To whom be glory for ever and ever. May we faithfully give glory to God the Father for His giving His only Son (John 3:16) as a sacrificial Lamb for the redemption of the “whosoever wills,” and to His Son for His willingness to suffer and die on our behalf. God must get all the credit for our salvation! None of it should go to our keeping the Law of Moses, or any other set of codes. We are saved only by faith in His blood! To Him be all the glory!
[KJV] I marvel that ye are so soon removed from him that called you into the grace of Christ unto another gospel:
I marvel that ye are so soon removed
Paul was absolutely amazed at how rapidly the Galatians had changed doctrines/belief systems. He could have been referring to how quickly they fell from truth since he last saw them and found them to be standing in the very truth they now forsook, or to how quickly they bought into the doctrine of the Judaizers, once they arrived on the scene. The doctrine they were now embracing was the doctrine of legalism. We discover that by studying this epistle. They were buying into the notion that they were saved by faith, but in order to maintain/keep that salvation they must be circumcised and keep the Law of Moses.
According to Robertson and Vincent, and other expositors of the Greek, the middle voice of the Greek word being translated “removed” in the KJV indicates that they were in the process of removing themselves from the truth of the Gospel, rather than already having completely removed themselves.
from him that called you into the grace of Christ
“From him that called you” presents different possibilities. Adam Clarke believes it to refer to the Apostle Paul, who led them into the Gospel/good news of the grace of the Lord Jesus Christ. Certainly they had left the love for Paul that they first felt when they would have “plucked out” their own eyes and given them to him if possible (Gal 4:15), and now seemed to hold to a certain distrust of him, and his doctrine. However, as almost all other commentators believe, this “removing” was of far greater concern than the simple falling away of a certain trust you had in the minister that introduced you to Christ. John Gill mentions that the Arabic and Syriac versions rend it “from Christ who called you by His own grace.” But the overwhelming opinion of commentators is that the reference is to God, the Father, who called them into, or by, the grace of Christ. In other words, they were in the process of removing themselves from God, into the position of once again trusting man/themselves for salvation. All legalism places the burden of getting to Heaven on the shoulders of the individual Christian. “God saves us by His grace, then leaves it up to us to stay saved”, is what that doctrine teaches. If we sin here, or stray there, then we will not get to Heaven.
unto another gospel:
Paul refers to this teaching as “another gospel.” The Greek word for “another” is “heteron,” which means this is a gospel of another kind. Had he used the Greek word “allos,” it would have meant another gospel of the same kind. Jesus sent another [allos] Comforter, another of the same kind (John 14:6). Paul saw another [heteron] law at work in our members, another of a different kind (Rom 7:23). In the text at hand, the word is “heteron.” The so-called gospel they were removing themselves to was a gospel of a different kind from the one they had trusted for their salvation.

--

__TASK SET__:
A. Name every commentator or expositor whom the commentary on Galatians cites by name.
B. Decide whether each statement agrees with the commentary on Galatians. Answer yes or no for each and quote the words that settle it.
(i) Adam Clarke takes "him that called you" to mean the Apostle Paul.
(ii) The Greek word for "another" in this verse is "allos."
(iii) Robertson and Vincent hold that the Galatians had already completely removed themselves from the truth.
Nothing in the listing is needed here.

__RECORDED INFORMATION__:

--

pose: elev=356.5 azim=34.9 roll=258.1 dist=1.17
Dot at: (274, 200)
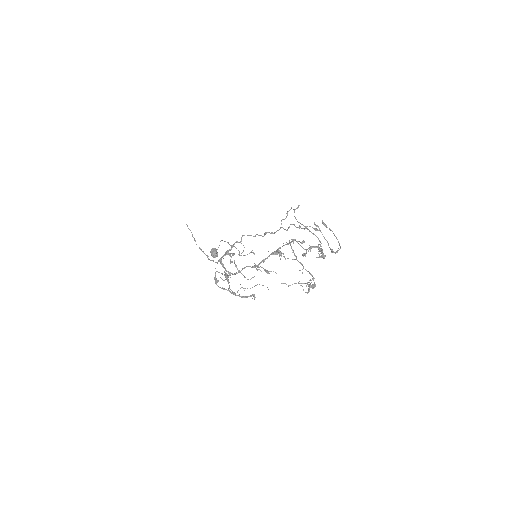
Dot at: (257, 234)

--

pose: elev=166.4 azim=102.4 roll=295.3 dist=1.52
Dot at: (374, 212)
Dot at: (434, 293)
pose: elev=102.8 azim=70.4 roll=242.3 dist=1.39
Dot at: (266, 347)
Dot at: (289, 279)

--

__RESPONSES BY TASK__:
A. Robertson, Vincent, Adam Clarke, John Gill

B.
(i) Yes: "Adam Clarke believes it to refer to the Apostle Paul"
(ii) No: "In the text at hand, the word is “heteron.”"
(iii) No: "they were in the process of removing themselves from the truth of the Gospel, rather than already having completely removed themselves"